In short, getting more money to developing countries is the primary finance focus for COP26. Even if the $100 billion goal was met, a recent United Nations report said that amount “needs to be seen as a floor and not as a ceiling.” The means developed countries not only delivering on current pledges, but making even higher commitments.
The report urges the international community, from multilateral vehicles such as the Green Climate Fund to development banks, to “explore all options” to help fund the climate transition in developing countries. “The next five years are crucial,” it said, “starting with 2021.”
Grant, loan and incubation programs can be helpful in reducing risk on the innovation front. Last year, Prince William and British TV naturalist David Attenborough launched the Earthshot competition to find solutions to environmental problems. They announced the first five winners in the run-up to COP26. The projects ranged from a team farming coral in the Bahamas to an Indian outfit turning agricultural waste into fuel, and each won 1 million pounds.
The private sector must also play a role, experts say. “Governments can’t get to this alone. Neither can the private sector,” said Lubber. “There has to be public-private partnerships.”
There are other, more nuanced aspects of climate finance, too.
Conceiving viable projects and navigating the web of funding mechanisms can be a massive and technical undertaking, said Ben Bartle, a project director with RMI’s Climate Finance Access Network (CFAN). That makes capacity-building in developing countries critically important to closing the climate finance gap between the global north and south, he said.
The CFAN program trains advisers that embed with developing countries to help governments navigate those project and finance hurdles. It is set to deploy the first advisers to eight Pacific nations this year and aims to have 50 total across the Pacific, the Caribbean and Africa by the end of 2023.
“We’re trying to change the model of how climate funding is accessed,” said Bartle.
What solutions are already underway in the U. S.?
At last month’s U.N. General Assembly, President Biden vowed to double the amount the United States provides to developing countries to $11.4 billion annually. Although the move will require congressional approval, Biden hailed the step, saying it “will make the United States a leader in public climate finance.”

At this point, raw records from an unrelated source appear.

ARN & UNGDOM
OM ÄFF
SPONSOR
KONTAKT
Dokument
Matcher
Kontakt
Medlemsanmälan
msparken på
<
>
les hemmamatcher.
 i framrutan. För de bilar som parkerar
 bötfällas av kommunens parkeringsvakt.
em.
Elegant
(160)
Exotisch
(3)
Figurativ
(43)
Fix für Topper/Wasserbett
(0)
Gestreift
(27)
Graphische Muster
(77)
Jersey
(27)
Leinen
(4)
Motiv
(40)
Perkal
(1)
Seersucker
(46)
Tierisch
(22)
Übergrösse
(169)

Domestically, the United States is also relying on Congress for many of its climate finance programs. The bipartisan infrastructure plan working its way through Congress contains tens of billions of dollars for initiatives such as improving the electric grid, expanding public transport and installing electric-vehicle charging stations. The $1.75 trillion reconciliation package also being considered would mark the biggest climate investment in U.S. history.
One climate finance source already in action is the Energy Department’s loan guarantee program for energy innovation. It is designed based on the idea that providing guarantees to renewable, nuclear or other pioneering energy projects can be a catalyst for those technologies and sectors.

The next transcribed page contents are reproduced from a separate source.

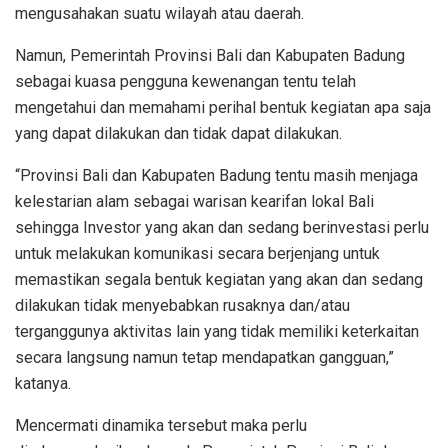
mengusahakan suatu wilayah atau daerah.
Namun, Pemerintah Provinsi Bali dan Kabupaten Badung
sebagai kuasa pengguna kewenangan tentu telah
mengetahui dan memahami perihal bentuk kegiatan apa saja
yang dapat dilakukan dan tidak dapat dilakukan.
“Provinsi Bali dan Kabupaten Badung tentu masih menjaga
kelestarian alam sebagai warisan kearifan lokal Bali
sehingga Investor yang akan dan sedang berinvestasi perlu
untuk melakukan komunikasi secara berjenjang untuk
memastikan segala bentuk kegiatan yang akan dan sedang
dilakukan tidak menyebabkan rusaknya dan/atau
terganggunya aktivitas lain yang tidak memiliki keterkaitan
secara langsung namun tetap mendapatkan gangguan,”
katanya.
Mencermati dinamika tersebut maka perlu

What developments can we expect out of COP26?
From governmental funding commitments to corporate climate initiatives, both the public and private sectors should be releasing a flurry of announcements on finance day.
Bhattacharya expects there to be a lot of discourse around the $100 billion goal that developed countries missed. “It’s totemic,” he said, adding that there also needs to be a focus on how far countries are willing to extend their pledges. “We need the $100 billion and need to, indeed, go beyond the $100 billion.”
Lubber, with Ceres, said she would ideally like to see a move toward accountability mechanisms for not delivering on pledges. “There are not penalties, and I think there should be. It’s something that is being discussed,” she said. Regardless, she says finance day could be a telling moment for the direction of climate finance, and ultimately the planet.
“The risk financially is extraordinary,” said Lubber, “and the opportunities are extraordinary.”